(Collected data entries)
+ + +

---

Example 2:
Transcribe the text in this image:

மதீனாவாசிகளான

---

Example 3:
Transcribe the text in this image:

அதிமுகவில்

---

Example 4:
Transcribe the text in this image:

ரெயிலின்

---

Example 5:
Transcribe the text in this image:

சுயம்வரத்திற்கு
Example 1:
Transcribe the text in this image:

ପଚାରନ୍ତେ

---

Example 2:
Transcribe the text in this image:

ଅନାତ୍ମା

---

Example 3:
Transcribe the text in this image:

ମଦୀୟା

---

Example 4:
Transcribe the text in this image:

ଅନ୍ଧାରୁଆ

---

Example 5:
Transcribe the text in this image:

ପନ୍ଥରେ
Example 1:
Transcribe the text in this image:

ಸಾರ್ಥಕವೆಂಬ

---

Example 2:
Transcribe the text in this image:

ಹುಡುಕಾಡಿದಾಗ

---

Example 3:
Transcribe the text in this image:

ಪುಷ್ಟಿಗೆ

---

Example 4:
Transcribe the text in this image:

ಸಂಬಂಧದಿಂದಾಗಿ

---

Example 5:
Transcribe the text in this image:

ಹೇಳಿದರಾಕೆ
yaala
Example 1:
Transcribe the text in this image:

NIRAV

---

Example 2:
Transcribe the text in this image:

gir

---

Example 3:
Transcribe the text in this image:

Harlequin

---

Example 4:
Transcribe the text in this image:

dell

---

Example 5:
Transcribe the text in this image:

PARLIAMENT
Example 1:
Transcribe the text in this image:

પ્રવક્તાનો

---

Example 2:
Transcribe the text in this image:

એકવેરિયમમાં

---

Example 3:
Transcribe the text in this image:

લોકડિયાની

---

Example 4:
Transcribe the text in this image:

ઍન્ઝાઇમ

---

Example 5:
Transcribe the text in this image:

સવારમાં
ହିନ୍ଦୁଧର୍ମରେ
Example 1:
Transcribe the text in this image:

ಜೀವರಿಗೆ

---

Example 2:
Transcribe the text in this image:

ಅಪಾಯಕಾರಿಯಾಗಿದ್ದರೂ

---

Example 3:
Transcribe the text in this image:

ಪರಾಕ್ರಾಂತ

+ + +

> _THE PROBLEM_: Word for word, write out all of the entries.

> _RESULT BELOW_:
---

Example 2:
Transcribe the text in this image:

மதீனாவாசிகளான

---

Example 3:
Transcribe the text in this image:

அதிமுகவில்

---

Example 4:
Transcribe the text in this image:

ரெயிலின்

---

Example 5:
Transcribe the text in this image:

சுயம்வரத்திற்கு
Example 1:
Transcribe the text in this image:

ପଚାରନ୍ତେ

---

Example 2:
Transcribe the text in this image:

ଅନାତ୍ମା

---

Example 3:
Transcribe the text in this image:

ମଦୀୟା

---

Example 4:
Transcribe the text in this image:

ଅନ୍ଧାରୁଆ

---

Example 5:
Transcribe the text in this image:

ପନ୍ଥରେ
Example 1:
Transcribe the text in this image:

ಸಾರ್ಥಕವೆಂಬ

---

Example 2:
Transcribe the text in this image:

ಹುಡುಕಾಡಿದಾಗ

---

Example 3:
Transcribe the text in this image:

ಪುಷ್ಟಿಗೆ

---

Example 4:
Transcribe the text in this image:

ಸಂಬಂಧದಿಂದಾಗಿ

---

Example 5:
Transcribe the text in this image:

ಹೇಳಿದರಾಕೆ
yaala
Example 1:
Transcribe the text in this image:

NIRAV

---

Example 2:
Transcribe the text in this image:

gir

---

Example 3:
Transcribe the text in this image:

Harlequin

---

Example 4:
Transcribe the text in this image:

dell

---

Example 5:
Transcribe the text in this image:

PARLIAMENT
Example 1:
Transcribe the text in this image:

પ્રવક્તાનો

---

Example 2:
Transcribe the text in this image:

એકવેરિયમમાં

---

Example 3:
Transcribe the text in this image:

લોકડિયાની

---

Example 4:
Transcribe the text in this image:

ઍન્ઝાઇમ

---

Example 5:
Transcribe the text in this image:

સવારમાં
ହିନ୍ଦୁଧର୍ମରେ
Example 1:
Transcribe the text in this image:

ಜೀವರಿಗೆ

---

Example 2:
Transcribe the text in this image:

ಅಪಾಯಕಾರಿಯಾಗಿದ್ದರೂ

---

Example 3:
Transcribe the text in this image:

ಪರಾಕ್ರಾಂತ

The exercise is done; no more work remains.